À faire>
Recopiez à l'identique le passage du texte de l'exercice ci-dessous qui commence par « Ma mère enfin » et se termine par « avec une manivelle. ».

Texte de l'exercice>
Elle m’a raconté aussi que son père mettait des briques chaudes enveloppés dans du journal dans le lit pour avoir bien chaud.
Elle aimait aller à la ducasse (fête patronale du village) pour essayer la chenille, le casse gueule (un siège avec des chaînes qui tournait autour d’un pilier central), pour manger de la barbe à papa, des frites et du nougat.
Ma mère enfin est née en 1945 à Lille et m’a raconté les bains du samedi : il n’y avait pas de salle de bain et donc tous les samedis après-midi sa mère faisait chauffer de l’eau pendant que son père tendait un grand drap entre la partie cuisine et la partie séjour. Il mettait une grande bassine en acier galvanisé dans la cuisine, du savon de Marseille et des shampoings Dop et ils se lavaient à tour de rôle
Elle m’a aussi parlé de lessive : sa mère avait une machine à laver avec deux rouleaux qui collaient l’un à l’autre pour pouvoir essorer le linge. On les faisait tourner avec une manivelle.
Le dimanche soir sa mère faisait tremper le linge et le lundi elle le passait à la lessiveuse galvanisé, (bassine avec au milieu une espèce de champignon dans lequel l’eau passait en bouillant, le tout alimenté par une couronne de gaz). Elle utilisait du savon de Marseille et des cristaux de soude.
Ensuite on sortait le linge pour le mettre dans une autre bassine remplie d’eau froide pour rincer avec du bleu et du javel
Enfin on essorait avec la fameuse machine à deux rouleaux. Le linge pendait ensuite dehors ou dans la pièce principale s’il pleuvait.
Et le mardi c’était repassage …
P comme PIERRE MORNE
En faisant des recherches sur le site des archives municipales de Toulouse j’ai trouvé des informations intéressantes sur la « pierre morne », expression que je ne connaissais pas jusque-là.
En fait la question à se poser ici est que faisait-on quand on découvrait un corps sans vie à Toulouse et ses environs au XVIIIème siècle ?
Une enquête va être faite ; un chirurgien nommé par les capitouls va établir ses constatations, puis éventuellement procéder à une autopsie, et va décider s’il s’agit d’une mort naturelle, accidentelle, ou un cas avéré de mort violente.
Mais ceci fait, comment identifier la personne ?

Matériel source>
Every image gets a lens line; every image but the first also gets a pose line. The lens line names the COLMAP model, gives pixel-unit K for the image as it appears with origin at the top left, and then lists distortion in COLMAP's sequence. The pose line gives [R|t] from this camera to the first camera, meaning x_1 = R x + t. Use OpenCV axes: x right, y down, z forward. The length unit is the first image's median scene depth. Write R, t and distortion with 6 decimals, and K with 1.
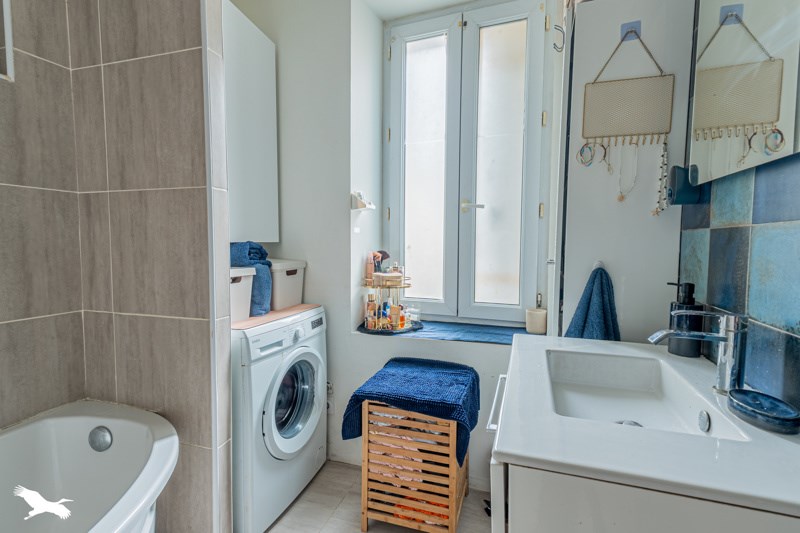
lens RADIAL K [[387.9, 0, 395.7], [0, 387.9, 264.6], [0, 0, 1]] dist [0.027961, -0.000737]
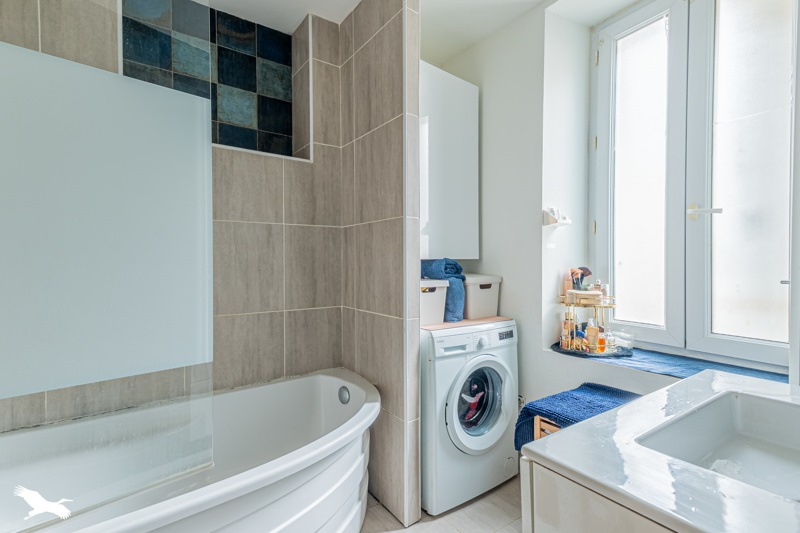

Réponse attendue>
Ma mère enfin est née en 1945 à Lille et m’a raconté les bains du samedi : il n’y avait pas de salle de bain et donc tous les samedis après-midi sa mère faisait chauffer de l’eau pendant que son père tendait un grand drap entre la partie cuisine et la partie séjour. Il mettait une grande bassine en acier galvanisé dans la cuisine, du savon de Marseille et des shampoings Dop et ils se lavaient à tour de rôle
Elle m’a aussi parlé de lessive : sa mère avait une machine à laver avec deux rouleaux qui collaient l’un à l’autre pour pouvoir essorer le linge. On les faisait tourner avec une manivelle.